SYNT. Eau plate, potable, rougie (= mêlée d'un peu de vin rouge), sucrée; eau blanche ,,eau dans laquelle on a jeté du son pour la faire boire aux chevaux`` (Ac. 1798-1932); broc, carafe, cruche, seau d'eau; pot à eau; l'eau désaltère, rafraîchit.
— [Usages culinaires] Porridge et riz à l'eau (GIDE, Retour Tchad, 1928, p. 891).
♦ Eau de veau, de poulet (vieilli). Bouillon léger, de veau ou de poulet. Pour toute nourriture que de l'eau de veau ou de poulet infiniment légère (GEOFFROY, Méd. pratique, 1800, p. 42).
♦ Eau de riz, d'orge. Eau dans laquelle on a fait bouillir du riz, de l'orge. Lait de vache coupé d'eau d'orge (GEOFFROY, Méd. pratique, 1800 p. 540). Eau panée. ,,Eau dans laquelle on a fait tremper du pain grillé`` (Ac. 1798-1932).
♦ Eau(x) grasse(s). Eau(x) ayant servi à cuire des aliments ou à laver la vaisselle (synon. eau de vaisselle); p. ext. déchets alimentaires servant à nourrir les porcs (cf. VILLEMIN 1975). Des épluchures et des eaux grasses (ZOLA, Pot-Bouille, 1882, p. 269). Jeter l'eau grasse sur les plants de tomates (GUÈVREMONT, Survenant, 1945, p. 203).
♦ Loc. fig. Ce fruit, ce ragoût ne sent que l'eau. ,,Il ne sent rien, il est insipide`` (Ac. 1798-1932). S'en aller en eau de boudin. C'est de l'eau de vaisselle. [En parlant d'un mauvais café, d'un mauvais bouillon] C'est fade, insipide. Synon. pop. c'est du jus de chaussette.

*Objectif*
Recopiez mot pour mot le passage de l'extrait sur l'eau, de « SYNT. Eau plate, potable, rougie » à « l'eau désaltère, rafraîchit. ».

*Extrait des données*
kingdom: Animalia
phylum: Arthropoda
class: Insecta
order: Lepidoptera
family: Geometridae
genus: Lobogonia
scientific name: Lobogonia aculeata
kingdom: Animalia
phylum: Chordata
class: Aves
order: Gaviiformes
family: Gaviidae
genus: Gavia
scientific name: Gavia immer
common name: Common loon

* * *

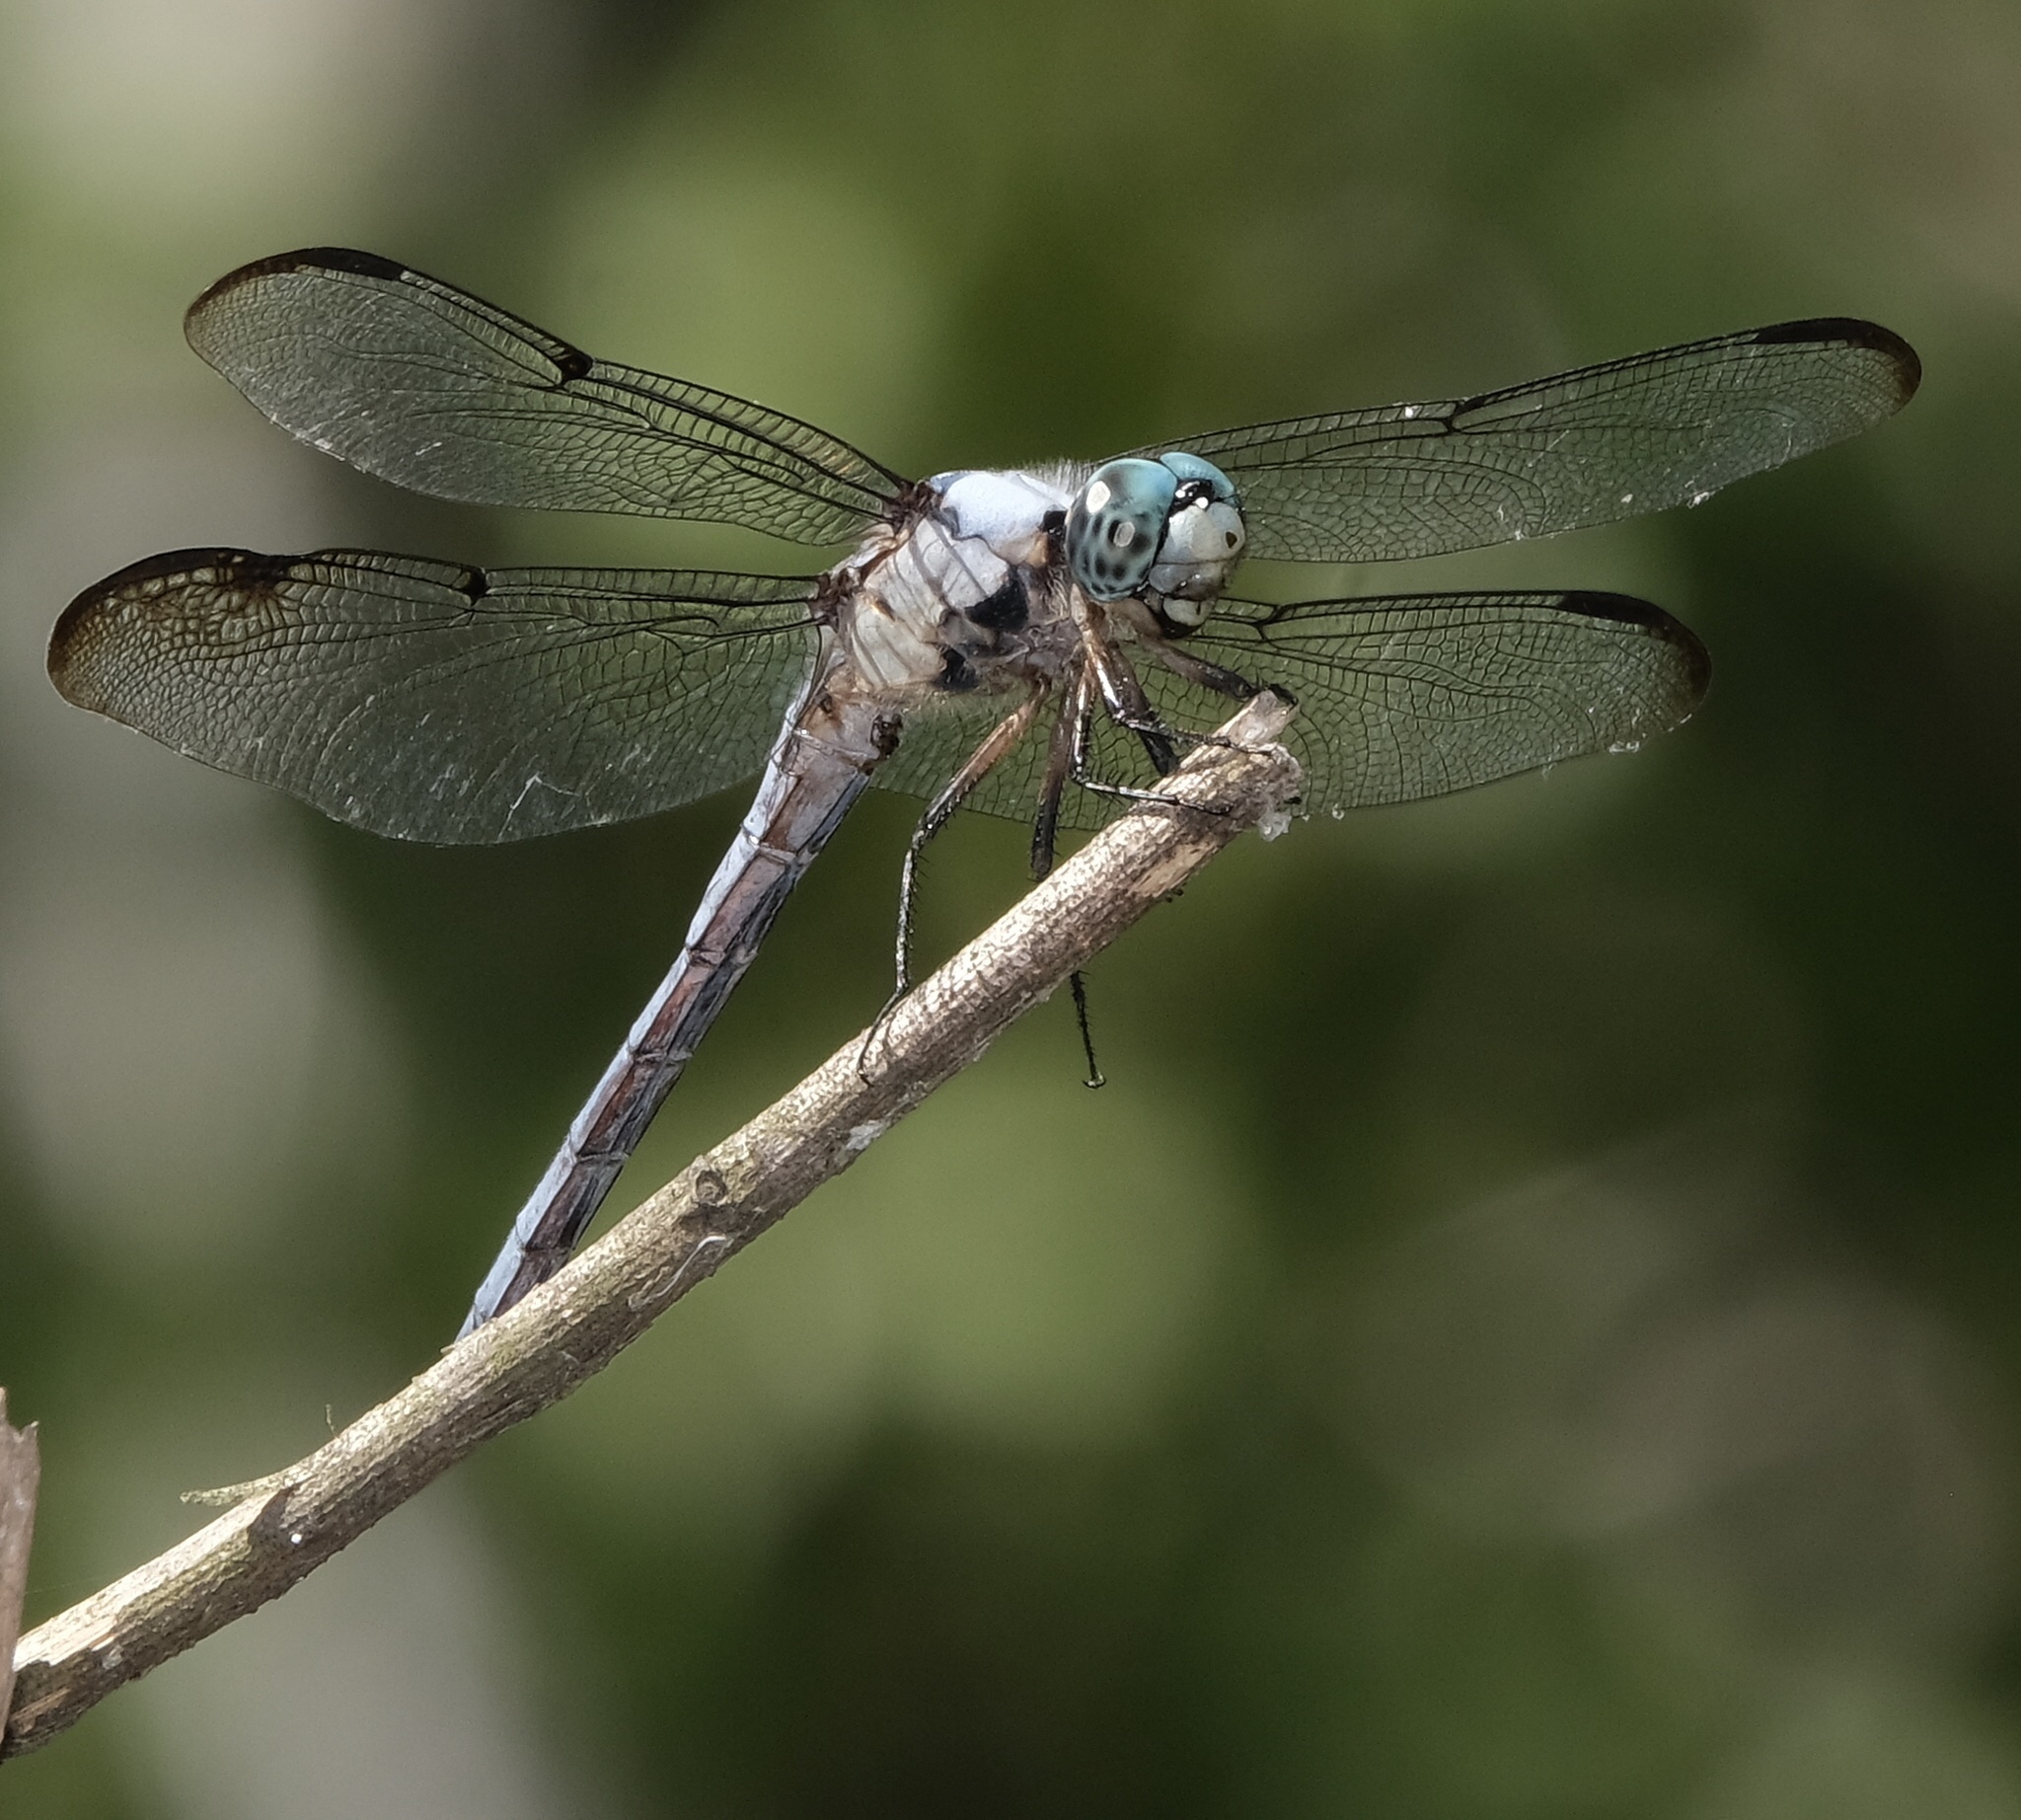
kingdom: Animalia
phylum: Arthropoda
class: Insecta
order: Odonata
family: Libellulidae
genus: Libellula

*Bonne réponse*
SYNT. Eau plate, potable, rougie (= mêlée d'un peu de vin rouge), sucrée; eau blanche ,,eau dans laquelle on a jeté du son pour la faire boire aux chevaux`` (Ac. 1798-1932); broc, carafe, cruche, seau d'eau; pot à eau; l'eau désaltère, rafraîchit.